Their style of building businesses--moving fast, pumping up brands, networking a path to riches quickly and repeatedly--is already infiltrating companies far beyond the Internet. You'll find pockets of it in hot industries, in which quick exits are more viable than ever, made possible through a hyperactive market for initial public offerings, rampant consolidation with large companies viewing technology start-ups as R&D labs, or downright confusion about the industry's future. Chaos, to entrepreneurs like these, means opportunity.

It's not what you know--it's how you spin it
Back in 1976, Steve Jobs and Steve Wozniak had the luxury of assembling what became Apple's first computers far away from the public eye, in a garage owned by Jobs's parents. Start-ups today angling to strike it rich in a public offering or a strategic sale face a more heated environment. They must elbow aside swarms of like-minded entrepreneurs. Every nanosecond counts.

To get FreeLoader up and running in the fall of 1995, Pincus and Paul tapped everyone they knew who could help.
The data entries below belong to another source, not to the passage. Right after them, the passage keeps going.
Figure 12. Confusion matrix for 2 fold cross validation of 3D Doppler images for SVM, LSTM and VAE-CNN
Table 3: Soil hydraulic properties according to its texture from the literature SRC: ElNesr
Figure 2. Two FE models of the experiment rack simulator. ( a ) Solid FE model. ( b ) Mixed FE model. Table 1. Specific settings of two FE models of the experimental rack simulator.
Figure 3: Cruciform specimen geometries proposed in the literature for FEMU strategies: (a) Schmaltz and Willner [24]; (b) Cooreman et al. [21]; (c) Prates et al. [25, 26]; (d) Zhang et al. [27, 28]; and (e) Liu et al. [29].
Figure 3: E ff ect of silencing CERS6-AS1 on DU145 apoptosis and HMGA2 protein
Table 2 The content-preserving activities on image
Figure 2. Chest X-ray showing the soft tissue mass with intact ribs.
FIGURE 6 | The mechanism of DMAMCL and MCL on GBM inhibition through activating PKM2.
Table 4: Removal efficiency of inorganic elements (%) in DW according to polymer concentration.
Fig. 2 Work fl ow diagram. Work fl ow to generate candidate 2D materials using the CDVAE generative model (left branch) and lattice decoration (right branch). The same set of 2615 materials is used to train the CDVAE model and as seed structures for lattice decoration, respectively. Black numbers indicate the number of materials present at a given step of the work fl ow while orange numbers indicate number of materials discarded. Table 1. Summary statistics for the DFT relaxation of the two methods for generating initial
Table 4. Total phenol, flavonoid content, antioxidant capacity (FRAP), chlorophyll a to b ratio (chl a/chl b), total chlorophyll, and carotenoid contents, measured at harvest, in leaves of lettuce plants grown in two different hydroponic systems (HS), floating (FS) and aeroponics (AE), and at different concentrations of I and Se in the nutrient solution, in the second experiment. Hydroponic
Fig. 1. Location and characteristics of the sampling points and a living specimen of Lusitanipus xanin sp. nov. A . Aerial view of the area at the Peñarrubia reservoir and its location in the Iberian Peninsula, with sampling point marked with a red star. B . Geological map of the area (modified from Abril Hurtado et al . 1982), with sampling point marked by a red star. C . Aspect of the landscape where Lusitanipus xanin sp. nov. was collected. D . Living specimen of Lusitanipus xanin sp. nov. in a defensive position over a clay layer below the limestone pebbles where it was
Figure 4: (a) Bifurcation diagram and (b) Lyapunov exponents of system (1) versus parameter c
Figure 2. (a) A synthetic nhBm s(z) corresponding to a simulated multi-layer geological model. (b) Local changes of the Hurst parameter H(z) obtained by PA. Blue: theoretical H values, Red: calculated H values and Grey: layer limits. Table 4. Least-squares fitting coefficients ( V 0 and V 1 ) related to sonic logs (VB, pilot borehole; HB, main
Pincus's Harvard Business School degree and stint on Wall Street and Paul's experience as America Online's Internet product manager boosted the pair's credibility. Two acquaintances from a local multimedia company built a prototype of the FreeLoader software at night. Paul's friends from a government agency managed focus groups that tested the prototype in the recreation room of Pincus's apartment building. "The prototype wasn't much," says Paul, "but it was enough to get us some money."